J'avais évoqué dans un précédent billet les brebis de Douvrend. Douvrend se trouve sur la départementale que j'emprunte lorsque je vais à Dieppe. Entre Londinières et Envermeu. Le village est arrosé par l'Eaulne, cette magnifique petite rivière dont la seule vue suffit à me remplir de bonheur : dès que j'aperçois ses berges, je ris. Je parlais depuis longtemps de ces ovidés devenus mythiques, sans confirmation de leur existence. Comme les physiciens qui prédisent le boson de Higgs dans leurs théories mais ne l'ont jamais observé. Jamais CERNé serait plus juste. Les brebis de Douvrend, c'était une private joke des familles. Pourtant j'espérais toujours que ma théorie se vérifie. Il y avait certes le fameux bélier de Fréauville, les illustres moutons de l'Epinay (rien qu'à écrire ces noms, le manque se creuse davantage), mais ce n'était pas ce que je recherchais.

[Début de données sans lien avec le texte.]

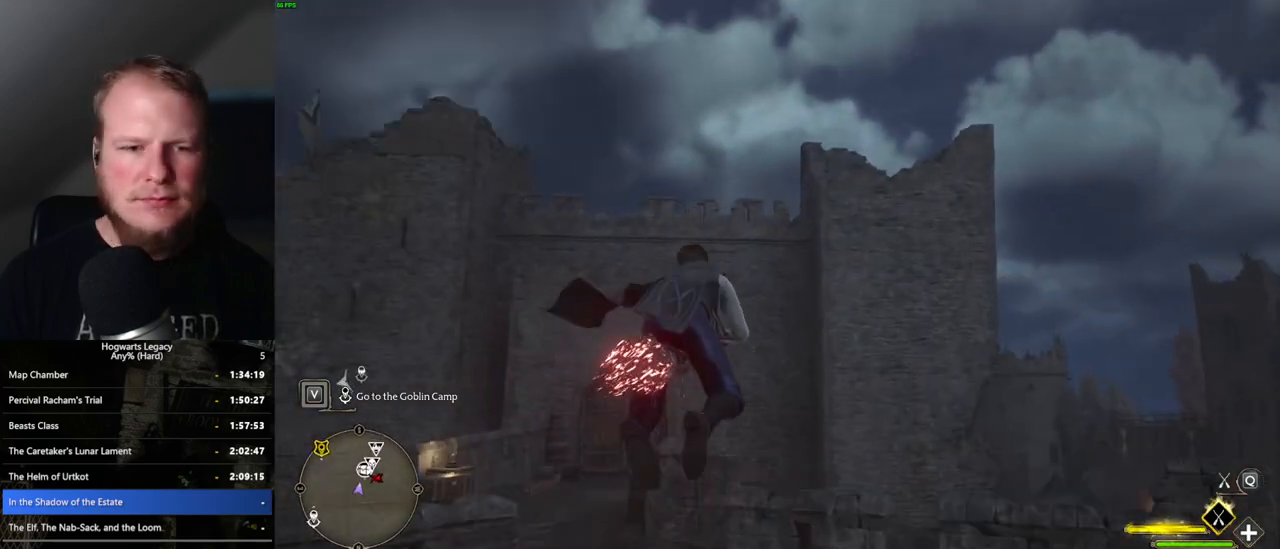
{"keys": ["shift_l", "w"], "mouse": [], "events": [[333, "ctrl_l", "up"], [467, "shift_l", "down"]]}
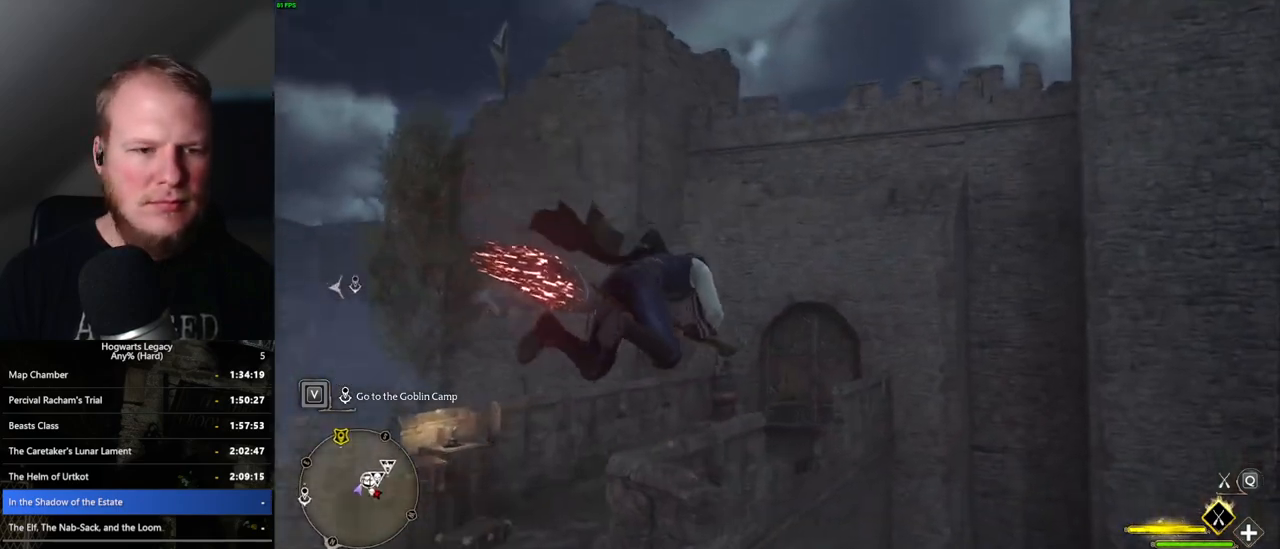
{"keys": ["ctrl_l"], "mouse": [], "events": [[67, "shift_l", "up"], [233, "ctrl_l", "down"], [333, "w", "up"]]}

Pourquoi les brebis de Douvrend (qui sont peut-être des moutons) ? Qu'ont-elles donc qui les différencie des autres ? Tout est parti de ma chatte angora Mouna. Elle ressemble à une brebis (d'ailleurs très peu de mes chats ressemblent à des chats). Son miaulement s'apparente au bêlement. Je l'appelle Mouna-Mouton. Ou Mouna-Khnoum, du nom du dieu égyptien à tête de bélier qui modela les hommes dans la glaise sur son tour de potier. Mais pourquoi Douvrend ? Quel écho ce toponyme a-t-il éveillé en moi ? Mystère.
Quand reverrai-je ces ovins emblématiques de la Normandie, ou plutôt du voyage, de la Route (ma petite route qui se trouve affranchie d'un adjectif réducteur et adoubée au passage d'une très solennelle majuscule. C'est ça la force du souvenir). Ou, à défaut de les apercevoir, projetterai-je leur image dans une pâture désertée jusqu'au printemps ?
En espérant qu'elles n'aient pas fini en gigot.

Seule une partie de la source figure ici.